BEGIN Material supplied
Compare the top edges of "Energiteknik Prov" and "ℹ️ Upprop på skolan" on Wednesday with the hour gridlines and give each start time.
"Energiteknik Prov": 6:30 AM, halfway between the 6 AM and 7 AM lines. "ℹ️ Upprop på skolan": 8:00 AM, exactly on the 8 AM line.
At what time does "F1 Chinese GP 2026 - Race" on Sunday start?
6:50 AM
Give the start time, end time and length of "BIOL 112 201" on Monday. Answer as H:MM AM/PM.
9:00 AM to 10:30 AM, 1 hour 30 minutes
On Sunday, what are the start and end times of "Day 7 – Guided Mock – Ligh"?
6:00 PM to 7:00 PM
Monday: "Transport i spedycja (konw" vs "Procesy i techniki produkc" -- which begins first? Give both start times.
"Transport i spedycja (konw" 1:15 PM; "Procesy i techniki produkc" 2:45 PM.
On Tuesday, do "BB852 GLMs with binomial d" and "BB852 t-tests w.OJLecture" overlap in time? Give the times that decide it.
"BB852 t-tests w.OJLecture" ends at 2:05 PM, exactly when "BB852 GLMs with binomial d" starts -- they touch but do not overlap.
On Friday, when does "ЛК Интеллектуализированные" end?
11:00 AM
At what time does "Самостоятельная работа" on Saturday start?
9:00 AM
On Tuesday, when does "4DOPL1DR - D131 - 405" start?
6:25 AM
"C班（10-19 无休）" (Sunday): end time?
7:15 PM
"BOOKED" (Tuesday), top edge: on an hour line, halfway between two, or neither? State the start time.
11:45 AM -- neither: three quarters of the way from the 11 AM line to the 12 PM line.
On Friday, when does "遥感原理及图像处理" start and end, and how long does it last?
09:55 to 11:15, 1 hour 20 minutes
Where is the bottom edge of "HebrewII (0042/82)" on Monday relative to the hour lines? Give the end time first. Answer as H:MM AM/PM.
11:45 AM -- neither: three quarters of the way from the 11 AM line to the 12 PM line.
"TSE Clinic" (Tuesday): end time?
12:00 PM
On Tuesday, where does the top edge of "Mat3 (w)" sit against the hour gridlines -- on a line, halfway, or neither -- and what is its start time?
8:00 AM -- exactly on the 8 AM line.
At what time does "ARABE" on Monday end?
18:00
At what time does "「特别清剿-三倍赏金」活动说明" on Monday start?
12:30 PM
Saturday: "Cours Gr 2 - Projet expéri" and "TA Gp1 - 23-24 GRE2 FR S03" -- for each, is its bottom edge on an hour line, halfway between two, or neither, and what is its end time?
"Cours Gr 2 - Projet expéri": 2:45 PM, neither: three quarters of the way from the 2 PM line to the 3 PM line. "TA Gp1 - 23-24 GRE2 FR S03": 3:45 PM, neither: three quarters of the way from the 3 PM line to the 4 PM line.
END Material supplied
▶ **Work to do**
Rewrite all of the records above as a two-column CSV with the header row input,output. Give one row per record, with its text and its answer each in a single quoted field and any line breaks replaced by spaces.

▶ **Written response**
input,output
"Compare the top edges of ""Energiteknik Prov"" and ""ℹ️ Upprop på skolan"" on Wednesday with the hour gridlines and give each start time.","""Energiteknik Prov"": 6:30 AM, halfway between the 6 AM and 7 AM lines. ""ℹ️ Upprop på skolan"": 8:00 AM, exactly on the 8 AM line."
"At what time does ""F1 Chinese GP 2026 - Race"" on Sunday start?","6:50 AM"
"Give the start time, end time and length of ""BIOL 112 201"" on Monday. Answer as H:MM AM/PM.","9:00 AM to 10:30 AM, 1 hour 30 minutes"
"On Sunday, what are the start and end times of ""Day 7 – Guided Mock – Ligh""?","6:00 PM to 7:00 PM"
"Monday: ""Transport i spedycja (konw"" vs ""Procesy i techniki produkc"" -- which begins first? Give both start times.","""Transport i spedycja (konw"" 1:15 PM; ""Procesy i techniki produkc"" 2:45 PM."
"On Tuesday, do ""BB852 GLMs with binomial d"" and ""BB852 t-tests w.OJLecture"" overlap in time? Give the times that decide it.","""BB852 t-tests w.OJLecture"" ends at 2:05 PM, exactly when ""BB852 GLMs with binomial d"" starts -- they touch but do not overlap."
"On Friday, when does ""ЛК Интеллектуализированные"" end?","11:00 AM"
"At what time does ""Самостоятельная работа"" on Saturday start?","9:00 AM"
"On Tuesday, when does ""4DOPL1DR - D131 - 405"" start?","6:25 AM"
"""C班（10-19 无休）"" (Sunday): end time?","7:15 PM"
"""BOOKED"" (Tuesday), top edge: on an hour line, halfway between two, or neither? State the start time.","11:45 AM -- neither: three quarters of the way from the 11 AM line to the 12 PM line."
"On Friday, when does ""遥感原理及图像处理"" start and end, and how long does it last?","09:55 to 11:15, 1 hour 20 minutes"
"Where is the bottom edge of ""HebrewII (0042/82)"" on Monday relative to the hour lines? Give the end time first. Answer as H:MM AM/PM.","11:45 AM -- neither: three quarters of the way from the 11 AM line to the 12 PM line."
"""TSE Clinic"" (Tuesday): end time?","12:00 PM"
"On Tuesday, where does the top edge of ""Mat3 (w)"" sit against the hour gridlines -- on a line, halfway, or neither -- and what is its start time?","8:00 AM -- exactly on the 8 AM line."
"At what time does ""ARABE"" on Monday end?","18:00"
"At what time does ""「特别清剿-三倍赏金」活动说明"" on Monday start?","12:30 PM"
"Saturday: ""Cours Gr 2 - Projet expéri"" and ""TA Gp1 - 23-24 GRE2 FR S03"" -- for each, is its bottom edge on an hour line, halfway between two, or neither, and what is its end time?","""Cours Gr 2 - Projet expéri"": 2:45 PM, neither: three quarters of the way from the 2 PM line to the 3 PM line. ""TA Gp1 - 23-24 GRE2 FR S03"": 3:45 PM, neither: three quarters of the way from the 3 PM line to the 4 PM line."